> [What you are asked to do] Return the lines below exactly, starting with the line that contains "ĐẦU CÁP RAYCHEM" and stopping after the last line.

> [Data extracted from a collection]

#####

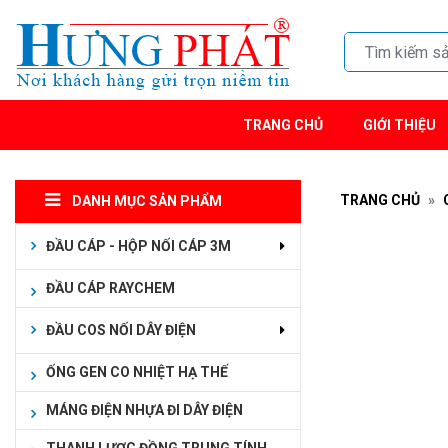
TRANG CHỦ
GIỚI THIỆU
TRANG CHỦ
DANH MỤC SẢN PHẨM
ĐẦU CÁP - HỘP NỐI CÁP 3M
ĐẦU CÁP RAYCHEM
ĐẦU COS NỐI DÂY ĐIỆN
ỐNG GEN CO NHIỆT HẠ THẾ
MÁNG ĐIỆN NHỰA ĐI DÂY ĐIỆN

#####

> [Solution to this exercise]
ĐẦU CÁP RAYCHEM
ĐẦU COS NỐI DÂY ĐIỆN
ỐNG GEN CO NHIỆT HẠ THẾ
MÁNG ĐIỆN NHỰA ĐI DÂY ĐIỆN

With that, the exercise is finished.